Sous un ciel qui ne savait quelle teinte choisir et dans un air qui pinçait un peu pour la première fois ce mois-ci (mais ça n'a pas duré) m'en suis allée sur des jambes qui s'améliorent vers le haut du boulevard Jean Jaurès (après les remparts en venant de la gare)
parce que je n'ai d'autre façon d'évacuer la petite rage intérieure devant la différence entre les grands mots, les belles phrases et la conscience des inégalités persistantes et grandissant jusqu'au grotesque entre les couches sociales... parce que et parce que et parce que... (tout en sachant bien entendu que les plus abandonnés par la société qui aurait bien du mal à se passer d'eux, ceux que, les ayant par force regardés un temps, on a nommé les invisibles ne manifestent pas ou pas en ordre)
Le soleil est venu lentement, la bande son comprenait non seulement Bella Ciao et Motivez mais l'Internationale (longtemps que ne l'avais pas entendue), il y avait des embrassades, des rires et des airs graves, des mots de colère aussi dans les échanges, pas uniquement derrière le haut-parleur, une belle canne taillée dans du bois que j'ai enviée en pure perte,
et je les ai abandonnés avant de déboucher sur la place du palais parce que le pas de manifestation me crève et que j'étais épuisée par ce trajet pourtant assez bref...
Ai sombré après le déjeuner, ai fini le livre de mon amie Françoise Croset https://brigetoun.blogspot.com/2022/10/en-suis-allee-absurdement-un-peu-lasse.html ai remis le nez dans « Rimbaud le Fils » de Pierre Michon, ai surtout écouté distraitement de la musique... et je reprends deux
(avec des photos prélevées sur le site du Louvre pour illustrer mes souvenirs de ces années où il était mon annexe)

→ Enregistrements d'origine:
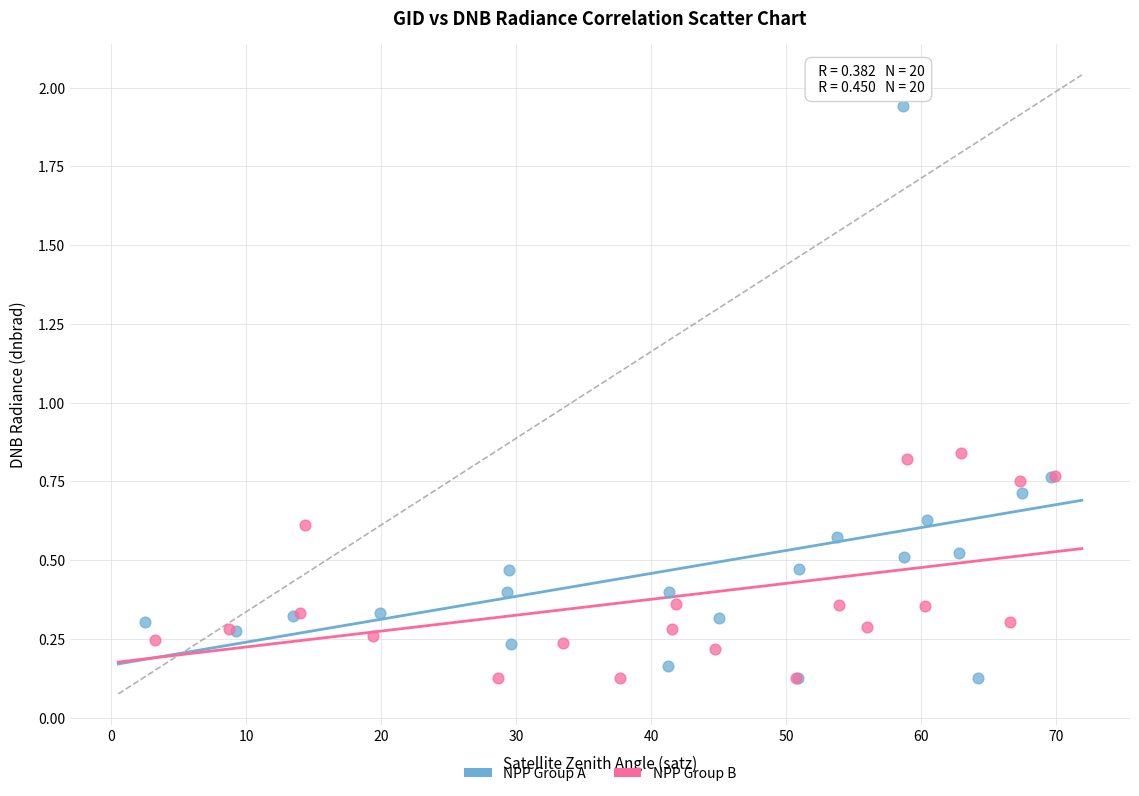

Which series contains the highest Y value?

NPP Group A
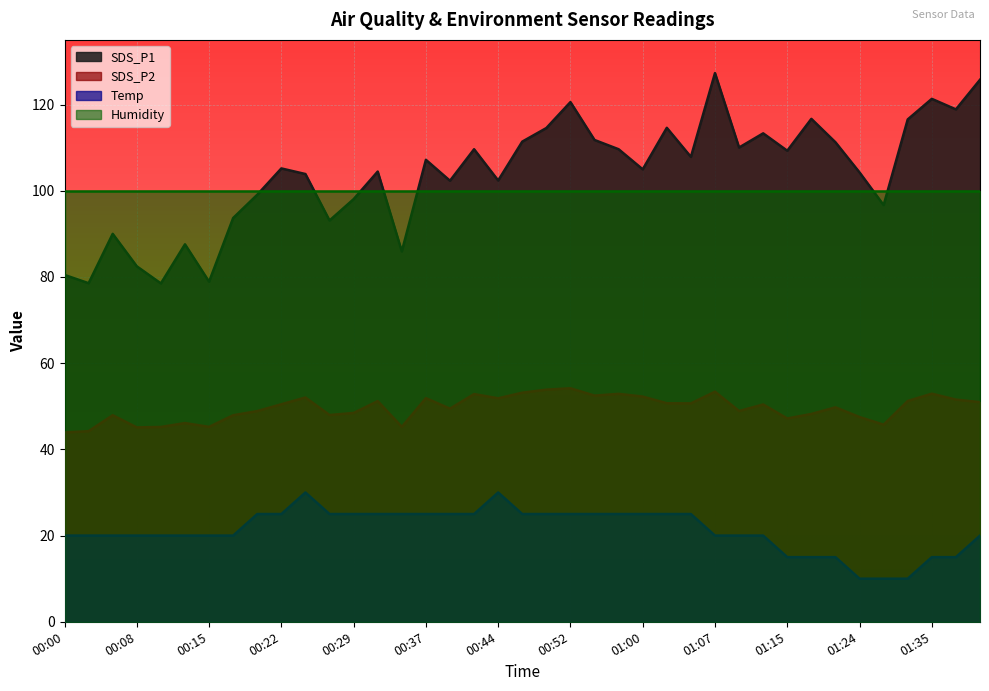

What is the difference between the highest and lowest values at 01:18?

101.7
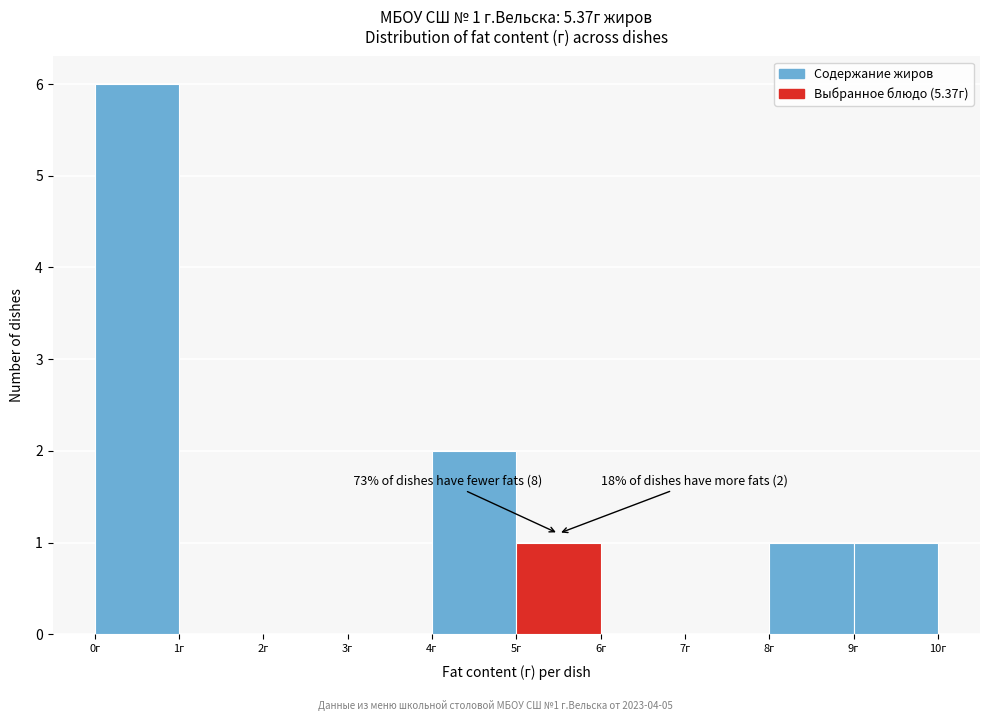

Over which range of the x-axis is the bar tallest?

0 to 1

→ Consigne 1:
Reproduisez fidèlement un passage du récit de la manifestation : commencez aux mots « Sous un ciel » et arrêtez-vous après « de la gare) ».
→ Consigne 2:
Pour chacune des affirmations suivantes, indiquez par oui ou par non si le récit de la manifestation la confirme, en citant à l'identique les mots qui tranchent. (a) La bande son du cortège comprenait l'Internationale. (b) Le cortège a été suivi jusque sur la place du palais. (c) L'air piquant du matin a persisté toute la journée.
→ Consigne 3:
Poursuivez le récit de la manifestation à partir de son dernier mot.
Le matériau n'est d'aucune utilité ici.

→ Réponse rédigée 1:
Sous un ciel qui ne savait quelle teinte choisir et dans un air qui pinçait un peu pour la première fois ce mois-ci (mais ça n'a pas duré) m'en suis allée sur des jambes qui s'améliorent vers le haut du boulevard Jean Jaurès (après les remparts en venant de la gare)

→ Réponse rédigée 2:
(a) Oui : « la bande son comprenait non seulement Bella Ciao et Motivez mais l'Internationale »
(b) Non : « je les ai abandonnés avant de déboucher sur la place du palais »
(c) Non : « mais ça n'a pas duré »

→ Réponse rédigée 3:
photo Christian DecampsDans une des galeries égyptiennes de Sully, la lente avancée des familles – elle s'est tournée vers la caméra, a dit son étonnement chaque fois de constater que c'est vraiment le coin des groupes de familles, du moins celles avec petits enfants, les ados moins d'ailleurs ils suivent moins les visites organisées en famille – et puis s'est penchée devant une vitrine face à une jeune femme blonde | cheveux courts, yeux bleus, beau hâle de miel cuivré, doudoune de belle qualité et foulard de soie | et la petite bouille aux yeux écarquillés d'une fillette aux cheveux tirés en une natte. Les deux femmes échangent un regard à travers les épaisseurs de verre puis tournent les yeux vers la cuillère de bois exposée, le long corps allongé d'une femme tenant le cuilleron, au moment où la petite voix enfantine souffle un « ça, j'aime », la mère se penche à hauteur de l'enfant pour que leurs regards soient parallèles, veut commencer une phrase interrompue par « tu crois qu'elle bat des pieds ou il y a un moteur dans le rond ? » La mère hésite, elle elle se demande si la réponse va être longue, raisonnable, explicative, mais c'est un « un moteur, oui, certainement » avec un sourire d'adulte à adulte, la petite elle jette un dernier coup d'oeil perplexe, peu persuadé vers l'objet et puis se détourne, cherche des yeux, va se planter devant une série de minuscules vases blancs...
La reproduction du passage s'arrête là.